Um mês depois, o prefeito Eduardo Paes (PSD) anunciou, também pelas redes sociais, que faria valer a proibição de ambulantes na Rua Uruguaiana, no Centro do Rio. De acordo com o prefeito, a decisão foi tomada em conjunto com o governador Cláudio Castro (PL). O argumento para as modificações na via e para a proibição foram os mesmos da Feira de Acari, o combate a eventos ilegais – sem a devida autorização municipal -, além do combate à venda de produtos sem procedência e ao crime organizado.


No meio das decisões inúmeros camelôs sem poder trabalhar. Há nuances importantes a serem trazidas à luz para discussão. O relatório “Camelôs: panorama das condições de trabalho de homens e mulheres no Centro do Rio de Janeiro”, publicado pelo Observatório das Metrópoles (2019), coletou e organizou informações a respeito das condições de trabalho e das reivindicações de homens e mulheres camelôs que trabalham na capital fluminense.

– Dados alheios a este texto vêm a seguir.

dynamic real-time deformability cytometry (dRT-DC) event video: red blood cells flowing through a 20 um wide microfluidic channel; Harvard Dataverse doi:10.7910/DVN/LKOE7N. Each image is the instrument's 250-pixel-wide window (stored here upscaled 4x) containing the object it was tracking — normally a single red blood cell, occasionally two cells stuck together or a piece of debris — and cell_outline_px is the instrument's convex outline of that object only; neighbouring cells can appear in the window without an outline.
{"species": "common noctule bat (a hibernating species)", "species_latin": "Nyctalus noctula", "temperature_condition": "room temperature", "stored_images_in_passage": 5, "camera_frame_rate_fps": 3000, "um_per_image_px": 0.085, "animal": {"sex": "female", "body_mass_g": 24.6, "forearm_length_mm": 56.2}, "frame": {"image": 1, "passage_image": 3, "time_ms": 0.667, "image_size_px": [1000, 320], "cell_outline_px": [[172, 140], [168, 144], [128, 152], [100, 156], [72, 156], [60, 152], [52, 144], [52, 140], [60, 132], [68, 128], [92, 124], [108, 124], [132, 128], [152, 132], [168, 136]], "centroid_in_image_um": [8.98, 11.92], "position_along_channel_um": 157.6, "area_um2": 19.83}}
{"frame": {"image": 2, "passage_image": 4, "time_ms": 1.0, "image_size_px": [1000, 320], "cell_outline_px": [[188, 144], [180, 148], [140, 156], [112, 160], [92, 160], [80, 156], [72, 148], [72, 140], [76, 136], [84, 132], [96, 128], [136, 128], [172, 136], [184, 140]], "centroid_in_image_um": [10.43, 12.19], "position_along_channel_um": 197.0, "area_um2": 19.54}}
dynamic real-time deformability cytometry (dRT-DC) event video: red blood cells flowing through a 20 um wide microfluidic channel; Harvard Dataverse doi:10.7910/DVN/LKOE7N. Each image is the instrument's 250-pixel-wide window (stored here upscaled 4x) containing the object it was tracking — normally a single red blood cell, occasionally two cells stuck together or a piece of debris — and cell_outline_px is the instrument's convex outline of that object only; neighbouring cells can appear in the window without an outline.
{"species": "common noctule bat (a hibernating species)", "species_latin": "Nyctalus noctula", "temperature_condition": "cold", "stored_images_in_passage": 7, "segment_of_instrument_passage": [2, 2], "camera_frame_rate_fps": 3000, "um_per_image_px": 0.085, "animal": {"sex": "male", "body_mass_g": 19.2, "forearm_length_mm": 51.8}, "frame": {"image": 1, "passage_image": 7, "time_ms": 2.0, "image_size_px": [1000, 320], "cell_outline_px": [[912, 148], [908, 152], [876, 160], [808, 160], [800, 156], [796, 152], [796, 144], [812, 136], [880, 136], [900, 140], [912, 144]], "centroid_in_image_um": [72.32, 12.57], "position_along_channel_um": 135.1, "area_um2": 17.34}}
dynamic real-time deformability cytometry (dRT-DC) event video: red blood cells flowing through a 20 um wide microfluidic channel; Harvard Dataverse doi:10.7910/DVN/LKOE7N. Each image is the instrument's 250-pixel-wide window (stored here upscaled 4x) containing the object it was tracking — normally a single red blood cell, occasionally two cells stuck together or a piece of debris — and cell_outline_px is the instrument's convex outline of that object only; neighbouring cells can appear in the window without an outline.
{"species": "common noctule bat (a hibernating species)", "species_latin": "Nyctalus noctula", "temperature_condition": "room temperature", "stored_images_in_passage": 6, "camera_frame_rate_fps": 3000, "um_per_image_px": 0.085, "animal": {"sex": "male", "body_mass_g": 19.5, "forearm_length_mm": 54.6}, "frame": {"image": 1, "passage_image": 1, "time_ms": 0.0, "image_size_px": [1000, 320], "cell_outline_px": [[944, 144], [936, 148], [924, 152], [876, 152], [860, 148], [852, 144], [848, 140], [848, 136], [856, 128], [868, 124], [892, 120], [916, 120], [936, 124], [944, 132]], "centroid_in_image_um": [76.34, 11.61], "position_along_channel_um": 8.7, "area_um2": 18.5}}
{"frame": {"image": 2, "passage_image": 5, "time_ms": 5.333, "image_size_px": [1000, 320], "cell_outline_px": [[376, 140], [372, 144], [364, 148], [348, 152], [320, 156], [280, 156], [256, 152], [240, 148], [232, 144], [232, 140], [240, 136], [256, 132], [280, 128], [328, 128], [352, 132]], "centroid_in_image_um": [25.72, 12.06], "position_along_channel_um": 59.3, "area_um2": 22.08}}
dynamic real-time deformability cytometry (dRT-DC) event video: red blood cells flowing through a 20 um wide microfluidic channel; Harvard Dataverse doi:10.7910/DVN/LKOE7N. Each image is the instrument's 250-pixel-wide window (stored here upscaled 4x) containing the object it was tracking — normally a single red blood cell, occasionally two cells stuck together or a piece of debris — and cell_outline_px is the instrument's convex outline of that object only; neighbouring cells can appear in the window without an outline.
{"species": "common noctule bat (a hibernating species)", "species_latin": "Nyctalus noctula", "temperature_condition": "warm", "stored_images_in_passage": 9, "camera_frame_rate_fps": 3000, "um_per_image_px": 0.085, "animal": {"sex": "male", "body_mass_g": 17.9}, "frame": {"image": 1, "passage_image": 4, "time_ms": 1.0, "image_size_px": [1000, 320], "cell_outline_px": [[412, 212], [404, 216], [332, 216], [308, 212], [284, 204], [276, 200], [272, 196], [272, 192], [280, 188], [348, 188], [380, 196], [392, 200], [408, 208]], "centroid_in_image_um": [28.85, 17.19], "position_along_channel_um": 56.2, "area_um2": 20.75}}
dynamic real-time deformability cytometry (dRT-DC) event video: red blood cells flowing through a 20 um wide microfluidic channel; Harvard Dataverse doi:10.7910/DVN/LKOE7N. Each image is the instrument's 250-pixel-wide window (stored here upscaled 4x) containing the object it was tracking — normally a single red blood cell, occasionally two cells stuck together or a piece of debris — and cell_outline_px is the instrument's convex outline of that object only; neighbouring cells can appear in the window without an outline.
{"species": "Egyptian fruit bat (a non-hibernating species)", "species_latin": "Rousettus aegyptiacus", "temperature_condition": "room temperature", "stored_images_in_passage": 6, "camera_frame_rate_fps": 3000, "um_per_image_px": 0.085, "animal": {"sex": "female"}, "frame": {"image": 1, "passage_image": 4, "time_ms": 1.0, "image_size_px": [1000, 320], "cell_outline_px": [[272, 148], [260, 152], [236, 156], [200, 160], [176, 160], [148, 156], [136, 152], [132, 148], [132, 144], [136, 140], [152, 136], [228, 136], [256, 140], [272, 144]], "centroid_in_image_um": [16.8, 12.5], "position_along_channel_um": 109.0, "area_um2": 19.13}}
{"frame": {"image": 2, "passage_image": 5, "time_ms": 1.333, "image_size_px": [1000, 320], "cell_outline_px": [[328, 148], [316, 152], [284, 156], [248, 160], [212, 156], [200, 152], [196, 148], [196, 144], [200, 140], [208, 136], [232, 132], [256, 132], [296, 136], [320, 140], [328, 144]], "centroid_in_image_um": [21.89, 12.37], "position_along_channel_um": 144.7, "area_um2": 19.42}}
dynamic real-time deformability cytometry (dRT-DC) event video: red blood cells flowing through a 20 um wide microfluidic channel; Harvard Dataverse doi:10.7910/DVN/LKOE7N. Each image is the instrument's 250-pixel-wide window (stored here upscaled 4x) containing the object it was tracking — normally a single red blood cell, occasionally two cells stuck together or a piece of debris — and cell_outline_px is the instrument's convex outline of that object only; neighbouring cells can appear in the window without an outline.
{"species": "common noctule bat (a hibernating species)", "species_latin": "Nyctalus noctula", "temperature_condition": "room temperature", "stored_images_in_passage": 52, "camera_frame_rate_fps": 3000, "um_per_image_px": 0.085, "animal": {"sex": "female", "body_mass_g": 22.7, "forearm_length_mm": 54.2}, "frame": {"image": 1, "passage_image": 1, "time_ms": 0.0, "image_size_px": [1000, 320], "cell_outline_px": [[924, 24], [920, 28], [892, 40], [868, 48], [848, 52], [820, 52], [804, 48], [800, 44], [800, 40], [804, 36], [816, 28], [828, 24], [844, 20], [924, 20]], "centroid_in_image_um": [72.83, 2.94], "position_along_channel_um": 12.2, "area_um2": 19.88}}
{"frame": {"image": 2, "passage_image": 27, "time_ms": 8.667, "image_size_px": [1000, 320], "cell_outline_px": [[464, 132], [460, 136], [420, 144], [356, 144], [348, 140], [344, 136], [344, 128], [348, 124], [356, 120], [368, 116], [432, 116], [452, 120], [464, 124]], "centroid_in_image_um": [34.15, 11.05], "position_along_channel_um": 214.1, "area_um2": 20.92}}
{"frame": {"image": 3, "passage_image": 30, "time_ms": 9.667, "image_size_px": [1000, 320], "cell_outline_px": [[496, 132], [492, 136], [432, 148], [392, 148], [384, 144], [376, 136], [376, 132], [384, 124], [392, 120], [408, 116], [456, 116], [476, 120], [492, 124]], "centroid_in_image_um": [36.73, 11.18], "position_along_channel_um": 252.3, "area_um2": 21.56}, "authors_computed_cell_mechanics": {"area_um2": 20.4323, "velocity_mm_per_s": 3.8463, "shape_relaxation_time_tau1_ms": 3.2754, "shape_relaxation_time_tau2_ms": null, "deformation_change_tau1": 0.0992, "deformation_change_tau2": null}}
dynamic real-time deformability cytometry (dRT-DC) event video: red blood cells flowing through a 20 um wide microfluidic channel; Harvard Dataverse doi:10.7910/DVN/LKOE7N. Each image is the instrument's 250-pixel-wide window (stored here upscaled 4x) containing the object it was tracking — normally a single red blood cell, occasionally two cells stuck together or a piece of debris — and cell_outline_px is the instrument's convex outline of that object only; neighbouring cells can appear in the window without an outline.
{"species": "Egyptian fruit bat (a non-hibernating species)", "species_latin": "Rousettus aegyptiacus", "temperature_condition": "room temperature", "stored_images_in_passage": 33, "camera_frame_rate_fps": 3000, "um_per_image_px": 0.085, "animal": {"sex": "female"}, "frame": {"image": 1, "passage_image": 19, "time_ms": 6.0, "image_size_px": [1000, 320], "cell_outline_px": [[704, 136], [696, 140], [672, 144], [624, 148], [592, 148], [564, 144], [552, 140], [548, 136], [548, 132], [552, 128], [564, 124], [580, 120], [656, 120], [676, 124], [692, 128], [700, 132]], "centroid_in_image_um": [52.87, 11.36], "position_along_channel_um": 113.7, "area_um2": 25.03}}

Ao se debruçar sobre as reivindicações e sobre os inúmeros relatos de violência dos trabalhadores, é possível verificar que a opressão empregada pelo poder público - aqui representado pela Secretaria de Ordem Pública e pela Guarda Municipal da Prefeitura - tem como fundamento discursivo a garantia da “ordem”. Isso se evidencia ao passo que observamos o posicionamento da secretaria, através de notas, nas inúmeras matérias que preencheram nosso noticiário acerca dos casos de Acari e da Uruguaiana.











Gênero e Camelô


O relatório, construído com colaboração do Movimento Unido dos Camelôs (MUCA), é um ponto de partida de reflexão a respeito da relação entre gênero, direito e trabalho a partir da realidade de homens e mulheres que trabalham como camelôs na capital fluminense.


No Brasil, as mulheres pretas ou pardas são mais afetadas pelas desigualdades na educação, no mercado de trabalho e na renda do que as mulheres brancas. Elas ainda são as pessoas que dedicam mais tempo aos afazeres domésticos e aos cuidados de pessoas. Os dados fazem parte do estudo Estatísticas do Gênero, divulgado pelo IBGE, no Dia Internacional da Mulher (8/03).


O levantamento realizado pelo Ippur/UFRJ traz reflexões importantes para o debate, como é o caso do recorte de gênero ao se pensar nos trabalhadores camelôs.

O enfoque de gênero adotado na pesquisa tem como objetivo lançar luz sobre as particularidades que marcam e condicionam as experiências de mulheres que trabalham nas ruas. Parte-se do entendimento de que suas vivências na cidade assumem modulações particulares ao se combinarem com as desigualdades de gênero e raça que constituem e são constituídas pelas relações sociais em nossa sociedade, e que conformam de uma maneira muito específica as formas pelas quais as mulheres, notadamente as mulheres não brancas, vivenciam suas experiências cotidianas. (Observatório das Metrópoles, “Camelôs: panorama das condições de trabalho de homens e mulheres no Centro do Rio de Janeiro”. 2019, p. 6)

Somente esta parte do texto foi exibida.